低木の園の中心、対のオリーブがちょうど実をつけた枝の脇に二人で拵(こしら)えたテーブルと椅子があった。ストロベリーファームと違い、この区画は空気そのものがヒーターで常時温められている。実際に日中は少し暑いくらいだった。

智子はジャケットを脱いで、それを椅子にかけて、テーブルにカゴの中のランチを並べた。孝太がリンゴとイチジクの実を持ってやってきた。ここには鶏4羽と鶉4羽もいて騒がしい。鳥たちは毎朝、新鮮な卵を供給してくれる。

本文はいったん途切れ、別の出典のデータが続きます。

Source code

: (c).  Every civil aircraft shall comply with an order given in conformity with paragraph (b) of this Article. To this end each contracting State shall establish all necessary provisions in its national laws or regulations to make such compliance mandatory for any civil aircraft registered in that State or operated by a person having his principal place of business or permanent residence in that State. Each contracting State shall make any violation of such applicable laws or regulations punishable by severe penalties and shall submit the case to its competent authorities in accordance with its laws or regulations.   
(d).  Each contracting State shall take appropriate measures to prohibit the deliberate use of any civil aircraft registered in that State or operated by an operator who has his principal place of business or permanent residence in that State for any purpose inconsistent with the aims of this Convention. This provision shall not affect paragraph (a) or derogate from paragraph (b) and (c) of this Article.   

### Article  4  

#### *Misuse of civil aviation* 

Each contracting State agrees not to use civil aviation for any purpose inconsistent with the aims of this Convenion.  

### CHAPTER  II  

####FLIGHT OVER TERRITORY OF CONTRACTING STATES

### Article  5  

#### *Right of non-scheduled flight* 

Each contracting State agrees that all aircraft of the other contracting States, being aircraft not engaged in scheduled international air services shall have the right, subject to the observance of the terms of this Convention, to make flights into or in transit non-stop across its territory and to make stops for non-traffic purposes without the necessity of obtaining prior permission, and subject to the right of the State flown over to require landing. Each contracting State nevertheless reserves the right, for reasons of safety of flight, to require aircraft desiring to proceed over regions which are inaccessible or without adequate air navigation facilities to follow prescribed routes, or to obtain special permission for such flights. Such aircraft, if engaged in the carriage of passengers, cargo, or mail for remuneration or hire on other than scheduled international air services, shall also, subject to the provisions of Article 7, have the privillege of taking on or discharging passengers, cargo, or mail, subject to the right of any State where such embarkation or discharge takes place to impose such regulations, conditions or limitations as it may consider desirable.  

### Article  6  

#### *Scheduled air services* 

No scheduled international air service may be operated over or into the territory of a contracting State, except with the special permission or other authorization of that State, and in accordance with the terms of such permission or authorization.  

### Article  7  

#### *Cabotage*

智子は、諭(さと)すように孝太に問いただすことにした。

孝太はペティナイフを使いリンゴの皮を器用に薄くむき始めた。周囲にリンゴの香りが広がる。智子は朝焼いたまだ香ばしい小さな胚芽パンを手でちぎりながら、目を合わせず、何気ないニュアンスを装い孝太に質問した。

「なんで隠していたの」

「なんのこと」

孝太は顔を智子に向けた。

智子は、できるだけ平静を保とうと、顔を上げずにパンを切りながら孝太に静かに質問を続けた。

「着陸プログラムを設定したでしょ、内緒で」

「内緒っていうか。ごめん、後で話すつもりだった」

「どうして?」

「……」

「ねえ、どうしてよ」

「ホント、陸に降りたいと思って……」

「ねー、まさかのホームシック?」

「そんなんじゃないよ」

智子はここで孝太の目を見据えた。孝太が狼狽していることはすぐ見て取れた。

普段から孝太の心の弱さをなんとなく知る智子は、これ以上問い詰めるのをやめることにした。何かが壊れるのが怖かった。